:: TASK TO COMPLETE ::
The entries below contain a stretch that opens with the line containing "Esto es problemático" and closes with the line containing "Si analizamos ese"; set down that stretch exactly, both ends included, and nothing else.
================================
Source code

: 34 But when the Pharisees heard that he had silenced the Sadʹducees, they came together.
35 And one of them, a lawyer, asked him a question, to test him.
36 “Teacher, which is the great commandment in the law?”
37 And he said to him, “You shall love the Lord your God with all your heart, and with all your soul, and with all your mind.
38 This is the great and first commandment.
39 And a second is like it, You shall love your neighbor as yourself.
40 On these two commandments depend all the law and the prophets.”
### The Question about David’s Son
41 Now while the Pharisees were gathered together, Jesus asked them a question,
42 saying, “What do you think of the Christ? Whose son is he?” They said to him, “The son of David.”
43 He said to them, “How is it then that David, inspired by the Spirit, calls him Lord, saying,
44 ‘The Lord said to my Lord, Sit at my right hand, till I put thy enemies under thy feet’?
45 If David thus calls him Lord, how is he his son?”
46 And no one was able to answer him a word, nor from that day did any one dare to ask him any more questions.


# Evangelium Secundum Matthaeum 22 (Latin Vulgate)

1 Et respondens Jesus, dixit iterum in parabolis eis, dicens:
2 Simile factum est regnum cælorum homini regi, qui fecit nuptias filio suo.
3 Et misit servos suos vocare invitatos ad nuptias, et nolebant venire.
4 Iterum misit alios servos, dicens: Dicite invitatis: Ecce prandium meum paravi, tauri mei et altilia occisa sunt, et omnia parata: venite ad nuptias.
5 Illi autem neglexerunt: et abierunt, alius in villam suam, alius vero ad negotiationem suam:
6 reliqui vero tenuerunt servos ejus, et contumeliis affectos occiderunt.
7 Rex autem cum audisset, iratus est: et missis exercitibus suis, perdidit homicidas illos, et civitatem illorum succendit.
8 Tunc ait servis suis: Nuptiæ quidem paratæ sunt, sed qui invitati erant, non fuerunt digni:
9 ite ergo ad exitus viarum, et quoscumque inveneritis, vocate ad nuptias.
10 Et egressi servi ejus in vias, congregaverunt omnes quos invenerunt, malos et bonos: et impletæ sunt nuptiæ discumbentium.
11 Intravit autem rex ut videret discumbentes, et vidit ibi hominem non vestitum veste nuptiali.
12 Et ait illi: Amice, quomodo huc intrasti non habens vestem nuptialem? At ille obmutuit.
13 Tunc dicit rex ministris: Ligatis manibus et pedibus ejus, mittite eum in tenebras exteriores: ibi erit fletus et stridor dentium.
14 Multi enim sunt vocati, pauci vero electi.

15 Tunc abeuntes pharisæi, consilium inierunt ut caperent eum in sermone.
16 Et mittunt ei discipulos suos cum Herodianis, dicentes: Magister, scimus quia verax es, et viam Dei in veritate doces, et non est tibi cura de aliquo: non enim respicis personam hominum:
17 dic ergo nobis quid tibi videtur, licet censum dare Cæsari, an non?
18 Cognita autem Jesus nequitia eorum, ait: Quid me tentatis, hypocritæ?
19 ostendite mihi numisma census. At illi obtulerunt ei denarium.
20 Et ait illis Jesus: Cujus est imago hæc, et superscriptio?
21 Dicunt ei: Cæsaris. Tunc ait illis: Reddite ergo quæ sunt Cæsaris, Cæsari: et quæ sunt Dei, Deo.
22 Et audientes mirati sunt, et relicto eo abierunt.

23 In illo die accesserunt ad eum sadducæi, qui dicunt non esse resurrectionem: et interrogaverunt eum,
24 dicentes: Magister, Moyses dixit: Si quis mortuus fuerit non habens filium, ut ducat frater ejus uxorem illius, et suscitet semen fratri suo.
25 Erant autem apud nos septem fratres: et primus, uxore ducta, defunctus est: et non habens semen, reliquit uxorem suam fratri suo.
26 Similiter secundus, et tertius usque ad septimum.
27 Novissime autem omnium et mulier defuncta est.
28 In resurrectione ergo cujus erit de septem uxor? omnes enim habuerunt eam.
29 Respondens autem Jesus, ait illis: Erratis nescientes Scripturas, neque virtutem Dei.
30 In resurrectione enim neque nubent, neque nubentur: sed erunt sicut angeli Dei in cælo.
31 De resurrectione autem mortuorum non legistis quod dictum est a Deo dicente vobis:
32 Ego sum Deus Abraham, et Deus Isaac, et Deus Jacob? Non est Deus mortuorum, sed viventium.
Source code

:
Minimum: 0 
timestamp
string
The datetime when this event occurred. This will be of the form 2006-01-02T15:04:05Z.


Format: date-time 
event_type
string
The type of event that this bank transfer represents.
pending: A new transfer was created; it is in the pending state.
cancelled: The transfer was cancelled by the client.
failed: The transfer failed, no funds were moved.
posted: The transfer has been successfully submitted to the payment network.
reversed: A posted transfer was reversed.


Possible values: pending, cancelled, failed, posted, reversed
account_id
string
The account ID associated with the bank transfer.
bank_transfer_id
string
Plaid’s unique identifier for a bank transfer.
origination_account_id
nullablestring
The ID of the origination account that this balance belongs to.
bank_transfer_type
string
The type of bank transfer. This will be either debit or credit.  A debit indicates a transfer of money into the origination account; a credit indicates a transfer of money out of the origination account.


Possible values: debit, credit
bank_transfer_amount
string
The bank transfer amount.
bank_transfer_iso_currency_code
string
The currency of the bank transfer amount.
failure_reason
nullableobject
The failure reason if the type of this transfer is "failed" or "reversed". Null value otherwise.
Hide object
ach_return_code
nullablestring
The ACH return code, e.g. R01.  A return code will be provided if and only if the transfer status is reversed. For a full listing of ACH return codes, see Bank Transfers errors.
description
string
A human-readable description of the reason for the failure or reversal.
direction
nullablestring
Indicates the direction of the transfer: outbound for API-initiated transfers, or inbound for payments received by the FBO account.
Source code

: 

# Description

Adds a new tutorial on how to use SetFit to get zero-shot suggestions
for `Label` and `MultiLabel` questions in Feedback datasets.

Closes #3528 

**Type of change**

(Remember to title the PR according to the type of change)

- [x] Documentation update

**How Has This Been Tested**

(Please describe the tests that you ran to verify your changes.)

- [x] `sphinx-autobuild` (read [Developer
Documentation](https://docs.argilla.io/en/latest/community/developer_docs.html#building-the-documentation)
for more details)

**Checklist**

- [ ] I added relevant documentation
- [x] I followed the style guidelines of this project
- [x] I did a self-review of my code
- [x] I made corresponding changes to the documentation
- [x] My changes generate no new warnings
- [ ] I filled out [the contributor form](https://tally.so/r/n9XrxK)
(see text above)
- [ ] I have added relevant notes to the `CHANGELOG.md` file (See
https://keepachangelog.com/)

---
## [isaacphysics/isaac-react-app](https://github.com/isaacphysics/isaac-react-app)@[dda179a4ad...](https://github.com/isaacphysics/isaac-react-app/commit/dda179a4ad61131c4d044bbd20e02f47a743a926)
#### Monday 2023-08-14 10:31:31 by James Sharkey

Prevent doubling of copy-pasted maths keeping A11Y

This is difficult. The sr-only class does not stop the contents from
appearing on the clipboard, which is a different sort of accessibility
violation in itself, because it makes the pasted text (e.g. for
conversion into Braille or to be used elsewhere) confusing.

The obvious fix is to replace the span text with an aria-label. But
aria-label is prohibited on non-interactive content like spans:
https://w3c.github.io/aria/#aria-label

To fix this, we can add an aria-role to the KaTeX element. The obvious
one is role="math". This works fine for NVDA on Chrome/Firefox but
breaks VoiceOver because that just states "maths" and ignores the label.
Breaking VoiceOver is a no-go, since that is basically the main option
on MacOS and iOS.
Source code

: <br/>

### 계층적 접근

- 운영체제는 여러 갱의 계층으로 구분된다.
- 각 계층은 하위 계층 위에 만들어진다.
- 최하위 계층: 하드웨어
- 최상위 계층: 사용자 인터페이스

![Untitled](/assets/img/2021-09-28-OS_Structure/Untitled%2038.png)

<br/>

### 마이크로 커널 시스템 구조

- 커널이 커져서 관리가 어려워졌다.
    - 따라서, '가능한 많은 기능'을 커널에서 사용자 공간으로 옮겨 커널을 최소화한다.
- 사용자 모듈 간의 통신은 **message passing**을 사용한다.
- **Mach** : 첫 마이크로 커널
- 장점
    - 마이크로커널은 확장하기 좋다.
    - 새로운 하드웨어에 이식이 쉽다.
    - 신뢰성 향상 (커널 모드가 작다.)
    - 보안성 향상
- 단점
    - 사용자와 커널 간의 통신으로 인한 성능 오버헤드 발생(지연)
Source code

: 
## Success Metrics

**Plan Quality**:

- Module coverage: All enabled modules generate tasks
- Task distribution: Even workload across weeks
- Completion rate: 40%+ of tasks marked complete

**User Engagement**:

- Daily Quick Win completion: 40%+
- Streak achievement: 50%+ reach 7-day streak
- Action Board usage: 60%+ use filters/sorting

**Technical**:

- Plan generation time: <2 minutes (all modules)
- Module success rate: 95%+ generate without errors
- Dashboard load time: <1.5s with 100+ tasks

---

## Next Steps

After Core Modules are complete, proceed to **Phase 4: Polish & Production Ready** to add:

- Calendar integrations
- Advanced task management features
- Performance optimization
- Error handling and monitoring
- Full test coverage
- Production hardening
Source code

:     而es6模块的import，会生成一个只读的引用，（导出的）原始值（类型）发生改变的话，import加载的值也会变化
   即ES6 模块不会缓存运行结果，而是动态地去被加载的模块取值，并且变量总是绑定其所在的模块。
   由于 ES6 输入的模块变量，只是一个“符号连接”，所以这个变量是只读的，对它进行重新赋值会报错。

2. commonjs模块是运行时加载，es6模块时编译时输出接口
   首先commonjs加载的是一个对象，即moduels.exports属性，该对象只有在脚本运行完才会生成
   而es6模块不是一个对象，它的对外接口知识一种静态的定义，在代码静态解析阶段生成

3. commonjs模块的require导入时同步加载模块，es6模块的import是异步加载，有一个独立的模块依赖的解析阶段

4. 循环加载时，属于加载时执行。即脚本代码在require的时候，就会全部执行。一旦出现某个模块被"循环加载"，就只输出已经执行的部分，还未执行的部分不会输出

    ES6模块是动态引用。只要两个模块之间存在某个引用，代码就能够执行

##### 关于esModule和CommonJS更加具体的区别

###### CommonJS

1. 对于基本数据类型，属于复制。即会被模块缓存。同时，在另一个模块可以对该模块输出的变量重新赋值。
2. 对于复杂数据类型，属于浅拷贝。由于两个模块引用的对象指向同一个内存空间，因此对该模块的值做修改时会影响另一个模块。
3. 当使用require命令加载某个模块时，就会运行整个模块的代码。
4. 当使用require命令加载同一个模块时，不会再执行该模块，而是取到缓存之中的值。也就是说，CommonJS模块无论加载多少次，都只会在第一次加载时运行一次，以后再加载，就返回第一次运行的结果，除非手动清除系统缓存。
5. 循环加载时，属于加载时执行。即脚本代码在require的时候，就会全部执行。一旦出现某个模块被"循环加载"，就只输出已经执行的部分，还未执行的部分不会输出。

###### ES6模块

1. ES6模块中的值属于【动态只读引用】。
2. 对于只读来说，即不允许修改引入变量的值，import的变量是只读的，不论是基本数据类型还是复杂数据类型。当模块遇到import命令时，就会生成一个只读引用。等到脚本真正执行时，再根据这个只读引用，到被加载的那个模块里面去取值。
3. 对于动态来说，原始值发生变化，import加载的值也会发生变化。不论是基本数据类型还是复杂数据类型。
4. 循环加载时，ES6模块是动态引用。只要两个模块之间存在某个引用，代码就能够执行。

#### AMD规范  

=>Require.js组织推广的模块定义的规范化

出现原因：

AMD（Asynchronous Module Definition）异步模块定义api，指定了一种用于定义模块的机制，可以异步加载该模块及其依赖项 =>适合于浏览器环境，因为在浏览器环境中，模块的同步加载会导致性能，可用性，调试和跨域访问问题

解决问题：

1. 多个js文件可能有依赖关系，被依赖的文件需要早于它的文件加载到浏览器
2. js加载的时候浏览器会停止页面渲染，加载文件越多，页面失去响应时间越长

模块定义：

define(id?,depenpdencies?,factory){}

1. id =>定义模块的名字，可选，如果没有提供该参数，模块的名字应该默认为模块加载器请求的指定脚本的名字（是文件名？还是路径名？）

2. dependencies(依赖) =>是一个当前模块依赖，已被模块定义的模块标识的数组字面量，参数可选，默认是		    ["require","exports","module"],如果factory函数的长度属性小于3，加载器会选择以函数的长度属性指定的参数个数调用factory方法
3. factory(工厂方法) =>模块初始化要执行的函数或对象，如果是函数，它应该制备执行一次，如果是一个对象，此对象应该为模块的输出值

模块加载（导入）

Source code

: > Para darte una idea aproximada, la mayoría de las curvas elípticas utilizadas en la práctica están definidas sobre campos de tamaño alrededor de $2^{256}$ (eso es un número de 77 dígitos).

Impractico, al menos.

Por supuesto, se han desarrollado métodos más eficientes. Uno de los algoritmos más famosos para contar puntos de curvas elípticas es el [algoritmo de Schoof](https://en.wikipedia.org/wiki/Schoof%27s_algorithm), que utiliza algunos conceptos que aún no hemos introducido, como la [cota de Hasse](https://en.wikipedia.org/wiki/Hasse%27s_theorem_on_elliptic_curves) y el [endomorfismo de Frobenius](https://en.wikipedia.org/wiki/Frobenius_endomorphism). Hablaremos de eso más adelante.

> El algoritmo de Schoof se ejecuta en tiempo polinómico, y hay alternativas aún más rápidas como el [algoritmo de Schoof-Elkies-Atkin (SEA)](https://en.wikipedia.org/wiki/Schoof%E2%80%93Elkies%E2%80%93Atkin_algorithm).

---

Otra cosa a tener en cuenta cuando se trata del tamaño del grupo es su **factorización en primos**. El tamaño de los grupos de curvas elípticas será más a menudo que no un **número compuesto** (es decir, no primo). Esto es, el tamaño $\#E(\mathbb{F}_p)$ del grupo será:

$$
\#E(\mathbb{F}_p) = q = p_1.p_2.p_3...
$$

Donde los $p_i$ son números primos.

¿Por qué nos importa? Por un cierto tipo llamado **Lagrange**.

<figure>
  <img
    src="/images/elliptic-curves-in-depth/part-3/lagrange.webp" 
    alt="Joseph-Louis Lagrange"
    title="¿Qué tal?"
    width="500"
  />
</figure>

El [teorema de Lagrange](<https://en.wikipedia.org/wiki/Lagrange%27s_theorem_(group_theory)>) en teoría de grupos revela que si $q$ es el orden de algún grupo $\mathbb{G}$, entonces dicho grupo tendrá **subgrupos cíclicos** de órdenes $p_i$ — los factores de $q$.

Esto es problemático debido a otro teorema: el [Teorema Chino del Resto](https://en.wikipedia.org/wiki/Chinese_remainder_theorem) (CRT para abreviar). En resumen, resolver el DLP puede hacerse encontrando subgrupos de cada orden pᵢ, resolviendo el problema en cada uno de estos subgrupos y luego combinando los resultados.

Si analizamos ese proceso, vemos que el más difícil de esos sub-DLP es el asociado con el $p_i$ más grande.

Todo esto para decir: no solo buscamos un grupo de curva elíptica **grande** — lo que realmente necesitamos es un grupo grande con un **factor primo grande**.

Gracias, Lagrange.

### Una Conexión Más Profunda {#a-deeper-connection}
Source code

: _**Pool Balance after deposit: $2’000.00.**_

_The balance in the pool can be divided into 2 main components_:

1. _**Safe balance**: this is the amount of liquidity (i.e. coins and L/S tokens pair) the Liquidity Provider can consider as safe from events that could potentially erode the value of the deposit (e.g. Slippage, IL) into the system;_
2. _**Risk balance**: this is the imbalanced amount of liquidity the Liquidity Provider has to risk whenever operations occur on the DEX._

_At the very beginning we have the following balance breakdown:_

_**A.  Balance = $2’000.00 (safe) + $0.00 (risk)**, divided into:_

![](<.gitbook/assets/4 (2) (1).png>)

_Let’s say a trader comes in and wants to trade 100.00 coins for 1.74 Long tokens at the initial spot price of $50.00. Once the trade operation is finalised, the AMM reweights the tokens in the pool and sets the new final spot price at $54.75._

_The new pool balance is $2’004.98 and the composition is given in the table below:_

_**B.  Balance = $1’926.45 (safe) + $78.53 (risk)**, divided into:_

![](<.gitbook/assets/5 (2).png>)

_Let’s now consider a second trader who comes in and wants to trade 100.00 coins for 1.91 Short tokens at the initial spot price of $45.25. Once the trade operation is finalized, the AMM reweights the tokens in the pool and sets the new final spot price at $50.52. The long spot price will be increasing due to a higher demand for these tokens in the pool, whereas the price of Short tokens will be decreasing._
================================
:: SOLUTION FOR THIS TASK ::
Esto es problemático debido a otro teorema: el [Teorema Chino del Resto](https://en.wikipedia.org/wiki/Chinese_remainder_theorem) (CRT para abreviar). En resumen, resolver el DLP puede hacerse encontrando subgrupos de cada orden pᵢ, resolviendo el problema en cada uno de estos subgrupos y luego combinando los resultados.

Si analizamos ese proceso, vemos que el más difícil de esos sub-DLP es el asociado con el $p_i$ más grande.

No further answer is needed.